Google Developments

Google Developments

Gmail picture

Google have really been cranking up the creative lever recently and have released a number of improvements to their already excellent Gmail service.

I’ve been a big fan of Gmail dating back to September 2004 when I first signed up to an account and quickly recognised Google’s email offering for what it was: an online e-mail service that could rival the functionality of locally-based email accessed through a ‘client’.   Up to that point web-based email was undoubtedly the poor relation of email solutions but Google’s offering quickly changed all that. Back then, Gmail didn’t offer IMAP support so there was no choice but to use it via a browser but the huge benefits of keeping email ‘out there’ in cyberspace were nonetheless obvious. And this is years before the phrases ‘Cloud Computing’ and ‘Software as a Service’ (SaaS) were ever coined.

Today, of course, people who aren’t keeping their email in the ‘cloud’ are just blatantly behind the curve and potentially courting disaster should their hard disk fail or some other misfortune strike that makes their locally-based email inaccessible.

Most recently, Gmail has seen offline support via their Google Gears technology be added to the extensive list of bells and whistles that Gmail already boasted. A quick look down the Google Mail labs list in your account quickly reveals a long list of truly innovative – if rather peculiar – experimental features.  While I’ve found the tasks list, superstars, quick links and custom label colours features all extremely useful, I can’t say the same for all of them.  Personally, I don’t think I’ll ever find a need for ‘Mail Goggles’ or ‘Old Snakey’. 

This morning, I noticed that the menu bar in Gmail has been updated which has revealed some interesting ‘muscle memory’ that I’ve developed over the past few years when deleting email.  The bar’s visual refresh - which, dare I say it looks a little ‘Windows 7 esque’ - has seen the delete button move to the left.  Because of this, I’ve been hitting the ‘Labels’ button all morning instead of delete which has made my morning task of wading through emails a touch more tiresome that usual. 

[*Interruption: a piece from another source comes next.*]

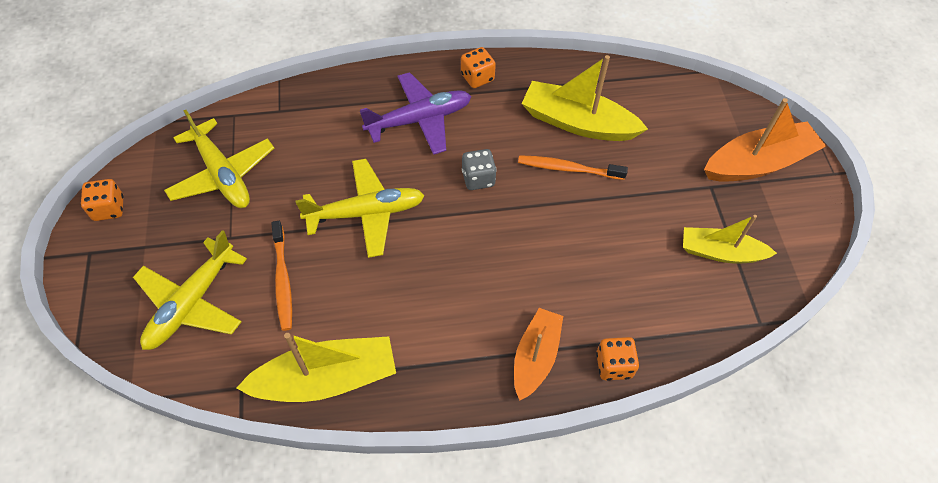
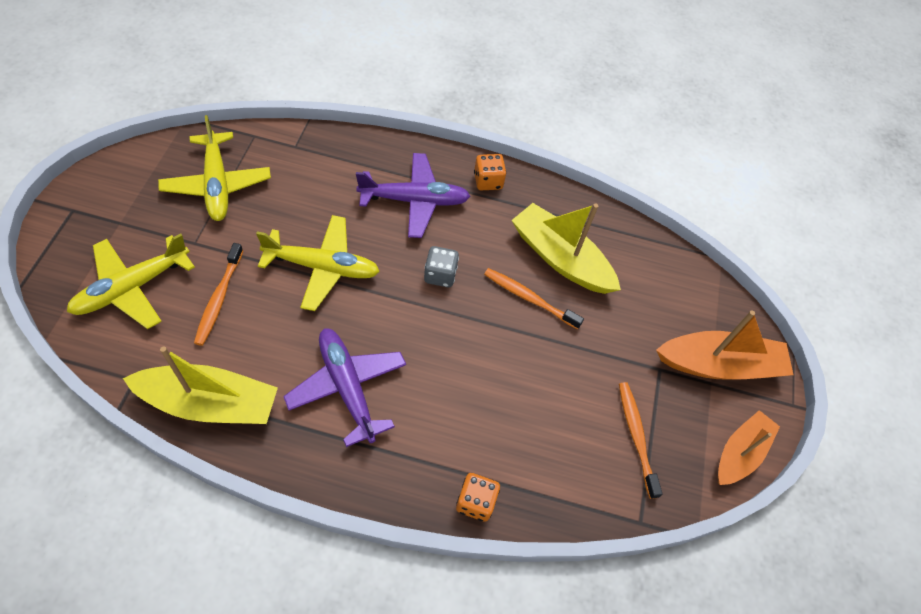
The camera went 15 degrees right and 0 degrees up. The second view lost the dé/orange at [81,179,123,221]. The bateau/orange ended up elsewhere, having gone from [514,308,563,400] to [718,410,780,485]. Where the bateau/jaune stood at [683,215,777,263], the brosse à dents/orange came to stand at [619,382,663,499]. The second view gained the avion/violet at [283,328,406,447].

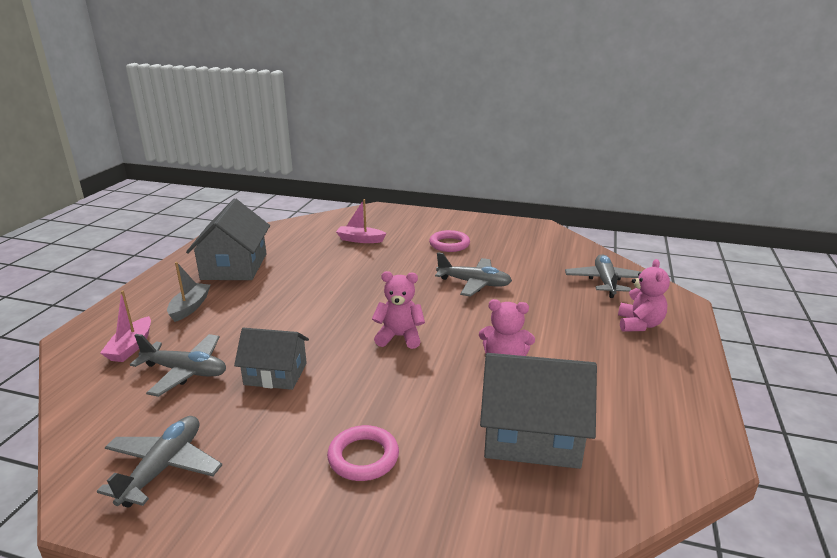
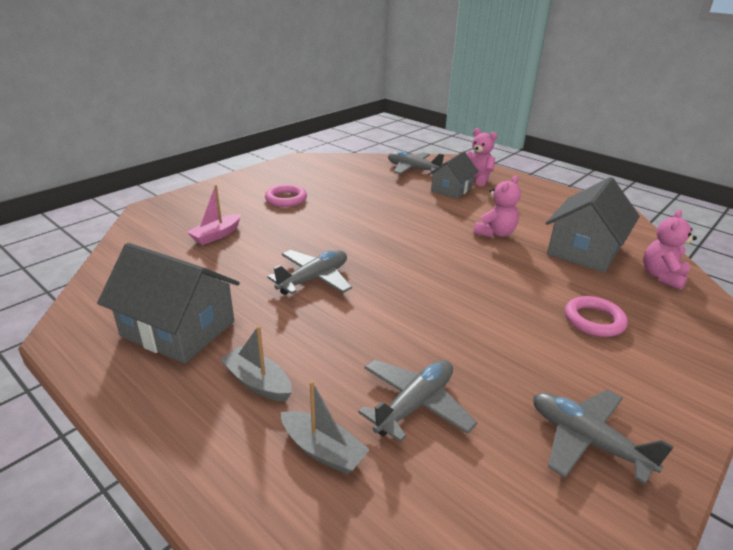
The camera went 65 degrees left and 5 degrees up. What was the bateau/rose at [100,290,151,362] turned into the bateau/gris at [281,380,370,474]. The maison/gris ended up elsewhere, having gone from [234,328,309,390] to [428,151,479,199]. The ours en peluche/rose ended up elsewhere, having gone from [372,271,425,349] to [643,210,697,290]. The avion/gris ended up elsewhere, having gone from [435,252,512,297] to [267,250,352,295].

Of course, Google illustrated on Saturday afternoon that even they aren’t above a slip-up when every hit from their search engine was marked as potentially harmful to your computer. Cheeky Google even had the audacity to flag up Law Actually as harmful:

 Law Actually Harmful

Google have since admitted that the problem which reportedly lasted for about 40 minutes was caused by ‘human error’ but nonetheless left millions of web users scratching their heads for a while.